*Your task*
The expected output is exactly the lines below, starting at the line with "a round table." and ending at the line with "and, of course, while", both included; no other line belongs in it.

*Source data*

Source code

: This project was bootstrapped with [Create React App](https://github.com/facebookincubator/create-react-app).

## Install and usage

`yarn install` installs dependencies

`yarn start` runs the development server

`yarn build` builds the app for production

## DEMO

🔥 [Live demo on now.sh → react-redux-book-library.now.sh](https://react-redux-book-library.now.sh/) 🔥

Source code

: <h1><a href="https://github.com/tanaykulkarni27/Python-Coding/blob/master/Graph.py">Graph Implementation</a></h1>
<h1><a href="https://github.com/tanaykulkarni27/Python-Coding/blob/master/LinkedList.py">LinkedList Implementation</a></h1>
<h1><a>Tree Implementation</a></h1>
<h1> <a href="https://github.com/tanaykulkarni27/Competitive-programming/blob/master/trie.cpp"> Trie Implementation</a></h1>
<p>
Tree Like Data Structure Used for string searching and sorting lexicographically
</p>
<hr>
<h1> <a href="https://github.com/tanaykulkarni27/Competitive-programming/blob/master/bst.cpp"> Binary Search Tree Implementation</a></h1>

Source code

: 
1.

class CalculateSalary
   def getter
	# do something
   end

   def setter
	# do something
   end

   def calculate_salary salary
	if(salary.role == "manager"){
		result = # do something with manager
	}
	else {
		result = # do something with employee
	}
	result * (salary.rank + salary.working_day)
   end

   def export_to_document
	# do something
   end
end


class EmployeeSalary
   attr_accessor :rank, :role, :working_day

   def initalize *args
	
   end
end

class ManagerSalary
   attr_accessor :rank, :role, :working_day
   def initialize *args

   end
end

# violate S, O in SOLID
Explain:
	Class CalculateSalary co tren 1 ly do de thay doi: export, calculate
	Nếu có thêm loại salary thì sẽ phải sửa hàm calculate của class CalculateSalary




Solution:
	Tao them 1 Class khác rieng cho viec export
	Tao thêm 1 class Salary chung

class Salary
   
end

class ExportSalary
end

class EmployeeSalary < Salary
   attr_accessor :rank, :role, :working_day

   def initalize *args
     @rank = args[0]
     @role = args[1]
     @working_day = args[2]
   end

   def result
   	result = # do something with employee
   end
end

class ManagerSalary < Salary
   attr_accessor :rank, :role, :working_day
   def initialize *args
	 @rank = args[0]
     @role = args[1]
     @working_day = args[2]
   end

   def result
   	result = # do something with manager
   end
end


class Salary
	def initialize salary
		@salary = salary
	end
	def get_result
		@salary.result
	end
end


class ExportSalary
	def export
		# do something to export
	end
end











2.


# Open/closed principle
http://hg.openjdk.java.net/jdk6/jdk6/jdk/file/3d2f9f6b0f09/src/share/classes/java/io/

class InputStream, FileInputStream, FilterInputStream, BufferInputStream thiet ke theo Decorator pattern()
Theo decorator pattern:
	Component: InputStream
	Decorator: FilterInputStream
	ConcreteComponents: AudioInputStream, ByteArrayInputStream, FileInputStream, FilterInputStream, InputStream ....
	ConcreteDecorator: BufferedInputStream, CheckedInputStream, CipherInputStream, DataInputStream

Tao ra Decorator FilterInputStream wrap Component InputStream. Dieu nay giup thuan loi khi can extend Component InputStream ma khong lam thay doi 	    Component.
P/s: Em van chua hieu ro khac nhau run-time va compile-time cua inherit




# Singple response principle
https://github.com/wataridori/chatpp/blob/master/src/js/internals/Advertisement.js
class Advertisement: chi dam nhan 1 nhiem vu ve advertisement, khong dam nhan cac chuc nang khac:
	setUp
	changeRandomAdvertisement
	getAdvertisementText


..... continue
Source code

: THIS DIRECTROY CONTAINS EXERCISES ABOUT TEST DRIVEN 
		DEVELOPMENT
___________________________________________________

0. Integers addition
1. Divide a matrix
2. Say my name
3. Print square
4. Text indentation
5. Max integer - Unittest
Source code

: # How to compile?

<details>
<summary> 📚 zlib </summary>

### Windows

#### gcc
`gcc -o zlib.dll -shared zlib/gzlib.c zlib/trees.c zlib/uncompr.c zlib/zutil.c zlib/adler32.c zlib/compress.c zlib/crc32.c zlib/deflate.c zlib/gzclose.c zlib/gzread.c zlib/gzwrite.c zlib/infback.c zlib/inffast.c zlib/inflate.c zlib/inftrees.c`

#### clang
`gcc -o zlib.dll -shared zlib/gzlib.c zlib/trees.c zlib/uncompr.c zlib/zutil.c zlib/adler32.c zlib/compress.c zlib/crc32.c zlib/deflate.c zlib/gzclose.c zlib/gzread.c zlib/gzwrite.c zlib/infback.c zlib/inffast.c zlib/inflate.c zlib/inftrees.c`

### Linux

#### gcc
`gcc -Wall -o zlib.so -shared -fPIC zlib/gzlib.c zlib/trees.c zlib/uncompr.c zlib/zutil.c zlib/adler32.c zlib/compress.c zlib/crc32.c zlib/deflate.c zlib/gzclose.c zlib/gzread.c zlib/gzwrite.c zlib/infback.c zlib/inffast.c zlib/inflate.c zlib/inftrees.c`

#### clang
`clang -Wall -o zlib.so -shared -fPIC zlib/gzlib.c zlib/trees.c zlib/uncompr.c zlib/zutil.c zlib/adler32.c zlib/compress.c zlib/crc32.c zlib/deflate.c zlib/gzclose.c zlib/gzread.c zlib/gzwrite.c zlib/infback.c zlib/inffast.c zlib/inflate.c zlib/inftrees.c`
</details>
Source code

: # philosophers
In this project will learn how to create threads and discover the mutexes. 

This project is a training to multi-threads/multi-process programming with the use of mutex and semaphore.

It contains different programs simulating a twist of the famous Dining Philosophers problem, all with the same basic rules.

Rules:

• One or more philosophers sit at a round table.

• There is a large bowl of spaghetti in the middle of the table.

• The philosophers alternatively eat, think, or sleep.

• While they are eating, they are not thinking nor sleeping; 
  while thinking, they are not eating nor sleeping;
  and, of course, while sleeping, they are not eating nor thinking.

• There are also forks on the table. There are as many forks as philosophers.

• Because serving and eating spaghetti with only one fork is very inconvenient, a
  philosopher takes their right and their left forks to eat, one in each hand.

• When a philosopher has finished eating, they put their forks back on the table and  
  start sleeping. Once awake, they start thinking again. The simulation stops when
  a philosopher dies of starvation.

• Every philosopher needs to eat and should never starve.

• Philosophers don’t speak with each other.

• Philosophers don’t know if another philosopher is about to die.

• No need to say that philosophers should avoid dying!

*Completed task*
• One or more philosophers sit at a round table.

• There is a large bowl of spaghetti in the middle of the table.

• The philosophers alternatively eat, think, or sleep.

• While they are eating, they are not thinking nor sleeping; 
  while thinking, they are not eating nor sleeping;
  and, of course, while sleeping, they are not eating nor thinking.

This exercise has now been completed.